▸ MATERIALS PROVIDED:

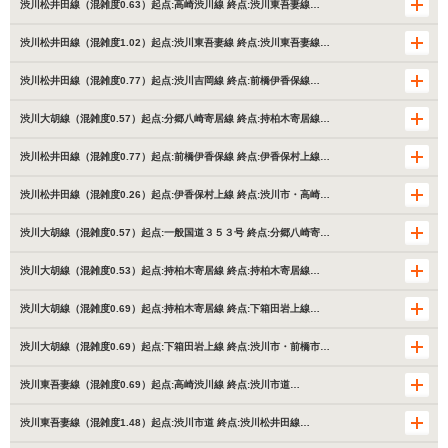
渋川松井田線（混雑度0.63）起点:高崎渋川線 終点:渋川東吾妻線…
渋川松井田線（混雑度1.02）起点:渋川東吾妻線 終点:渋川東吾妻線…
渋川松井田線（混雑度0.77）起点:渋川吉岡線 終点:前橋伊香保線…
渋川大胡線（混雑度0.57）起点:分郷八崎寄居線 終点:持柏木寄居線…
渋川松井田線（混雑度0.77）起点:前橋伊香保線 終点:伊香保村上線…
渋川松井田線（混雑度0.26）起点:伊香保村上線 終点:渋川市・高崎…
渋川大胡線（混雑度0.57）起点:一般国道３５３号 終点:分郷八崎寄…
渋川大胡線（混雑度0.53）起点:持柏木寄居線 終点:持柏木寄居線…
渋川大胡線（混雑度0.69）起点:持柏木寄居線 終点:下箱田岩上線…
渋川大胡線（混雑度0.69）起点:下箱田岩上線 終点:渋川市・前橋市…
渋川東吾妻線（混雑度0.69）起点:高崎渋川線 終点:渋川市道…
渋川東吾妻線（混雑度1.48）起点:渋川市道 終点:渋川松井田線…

==

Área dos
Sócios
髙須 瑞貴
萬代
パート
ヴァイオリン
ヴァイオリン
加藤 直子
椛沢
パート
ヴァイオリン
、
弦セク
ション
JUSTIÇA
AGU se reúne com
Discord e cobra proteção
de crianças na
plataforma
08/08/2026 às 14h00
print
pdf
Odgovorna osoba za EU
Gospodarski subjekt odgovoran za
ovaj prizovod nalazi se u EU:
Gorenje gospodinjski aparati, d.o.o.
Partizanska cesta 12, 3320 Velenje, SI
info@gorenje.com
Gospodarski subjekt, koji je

▸ DESCRIPTION OF THE TASK: Reproduce the items between the lines holding "渋川松井田線（混雑度0.63）起点:高崎渋川線 終点:渋川東吾妻線…" and "渋川東吾妻線（混雑度1.48）起点:渋川市道 終点:渋川松井田線…", inclusive, with no changes.

▸ WRITTEN ANSWER:
渋川松井田線（混雑度0.63）起点:高崎渋川線 終点:渋川東吾妻線…
渋川松井田線（混雑度1.02）起点:渋川東吾妻線 終点:渋川東吾妻線…
渋川松井田線（混雑度0.77）起点:渋川吉岡線 終点:前橋伊香保線…
渋川大胡線（混雑度0.57）起点:分郷八崎寄居線 終点:持柏木寄居線…
渋川松井田線（混雑度0.77）起点:前橋伊香保線 終点:伊香保村上線…
渋川松井田線（混雑度0.26）起点:伊香保村上線 終点:渋川市・高崎…
渋川大胡線（混雑度0.57）起点:一般国道３５３号 終点:分郷八崎寄…
渋川大胡線（混雑度0.53）起点:持柏木寄居線 終点:持柏木寄居線…
渋川大胡線（混雑度0.69）起点:持柏木寄居線 終点:下箱田岩上線…
渋川大胡線（混雑度0.69）起点:下箱田岩上線 終点:渋川市・前橋市…
渋川東吾妻線（混雑度0.69）起点:高崎渋川線 終点:渋川市道…
渋川東吾妻線（混雑度1.48）起点:渋川市道 終点:渋川松井田線…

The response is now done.